I’ve noticed a trend in some recently-concluded cases I’ve been working on – namely, that a lot of men are frustrated in the divorce process. It’s a world in which many couples share the load in working outside the home, in taking care of the household, and taking care of the kids, but there are still traditional families in which there’s a divide between the breadwinner and the housewife.
The men I’ve worked with recently work very hard, sometimes as many as 60 hours a week, and divorce is a frustrating process for them. There’s a feeling among these men that the hours they’ve putting into supporting the family hasn’t been adequately reciprocated. In their view, they haven’t gotten enough family time, enough sex, or enough consideration to compensate for all the work they’ve put in.
And now, with a divorce looming, a man in this case realizes is a settlement involving a house and other community property assets, that there are child support payments in his future, and perhaps with the foreboding feeling that the divorce won’t end fairly for him.
While we seek fair settlements for our clients – and encourage them to work with their spouses through collaborative divorce or mediation if they can – we’re also a child-centered family law firm. Men who feel angry or frustrated about divorce certainly have the right to feel that way, but these men also need a reality check as they prepare for divorce.
And it is this: Divorce is, first and foremost, about the welfare of the children whose parents are splitting up.
If there are no children involved in a divorce, the biggest challenge will likely be determining how to split community property. But if there are children involved in a divorce, parenting time needs to be negotiated, and assets and child support need to be determined in a way to help each parent in the important task of raising their children. The children rightly become the focus for the judge hearing a litigated case or signing off on a negotiated one.
I understand how and why men react emotionally to divorce. For men having difficulty with divorce, I recommend finding a good therapist at the outset of the divorce, and meeting with that therapist throughout the divorce.

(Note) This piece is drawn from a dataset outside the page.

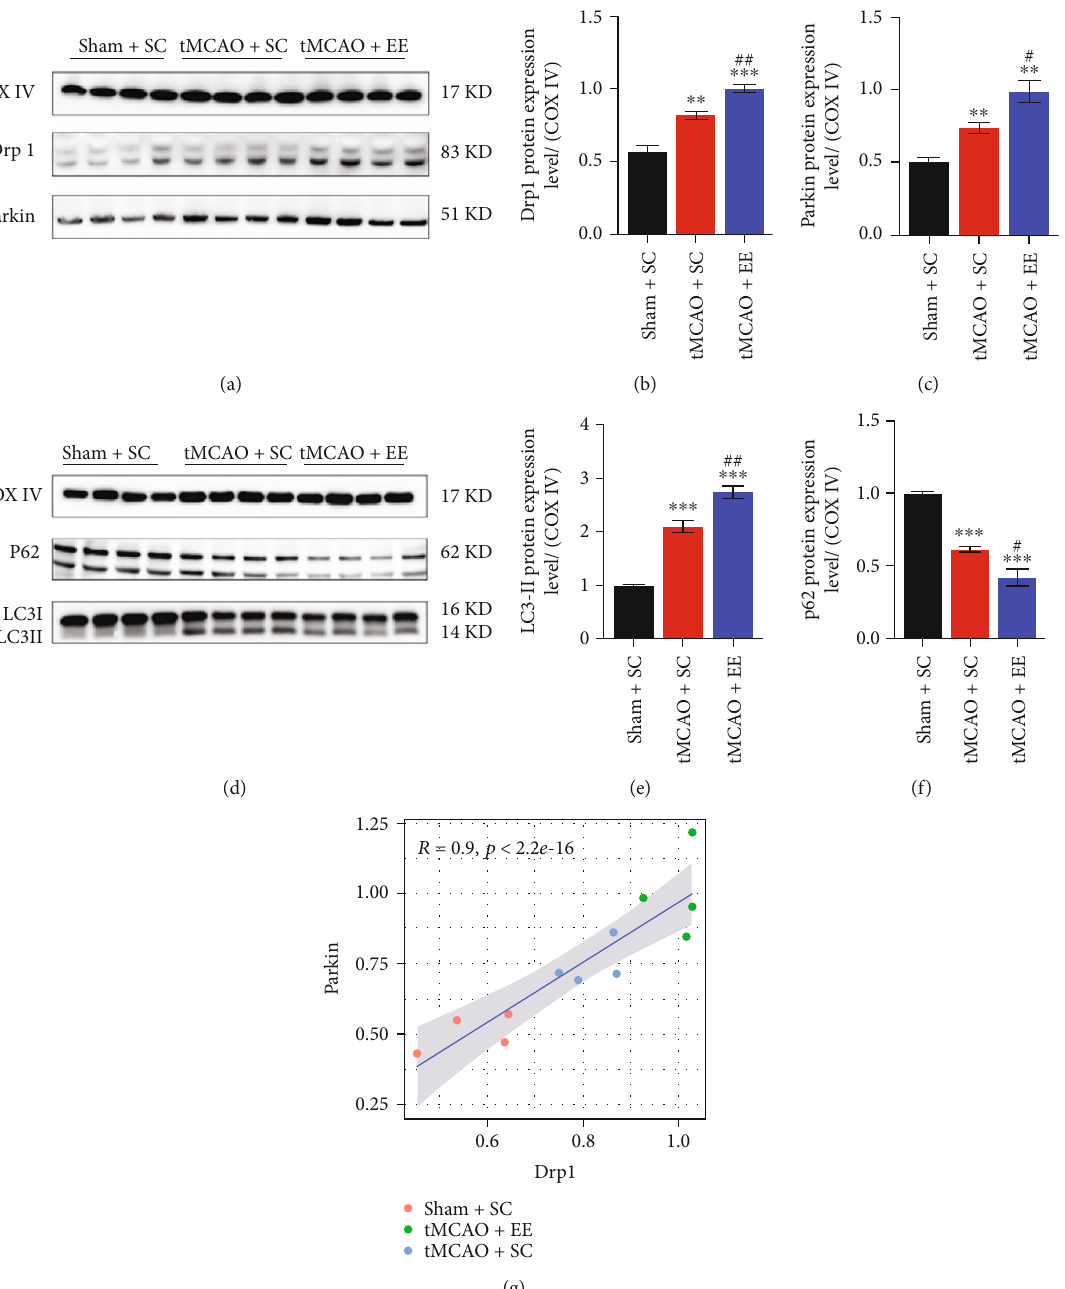
Figure 9: (a, d) Representative mitochondrial protein Western blot images. (b) Comparison of Drp1 protein expression in the mitochondria among the groups. (c) Comparison of Parkin protein expression in the mitochondria among the groups. (e) Comparison of LC3-II protein expression in the mitochondria among the groups. (f) Comparison of p62 protein expression in the mitochondria among the groups. ∗∗ P < 0 : 01 and ∗∗∗ P < 0 : 001 vs . sham+SC group; # P < 0 : 05 and ## P < 0 : 01 vs . tMCAO+SC group. (g) The result of correlation analysis between Drp1 and Parkin; P < 2 : 2 e − 16 and R = 0 : 9 indicate a highly positive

While I certainly am willing to hear my clients’ frustrations, therapists are much better than lawyers at help people work through the emotions of divorces. As lawyers, we’re best at helping you figure out what’s most important in a settlement to you, what means are available to pursue those, and then moving forward. By working on your emotions with your therapist and your case with your lawyer, you have a better chance to conclude your case sooner and focus on yourself and your children.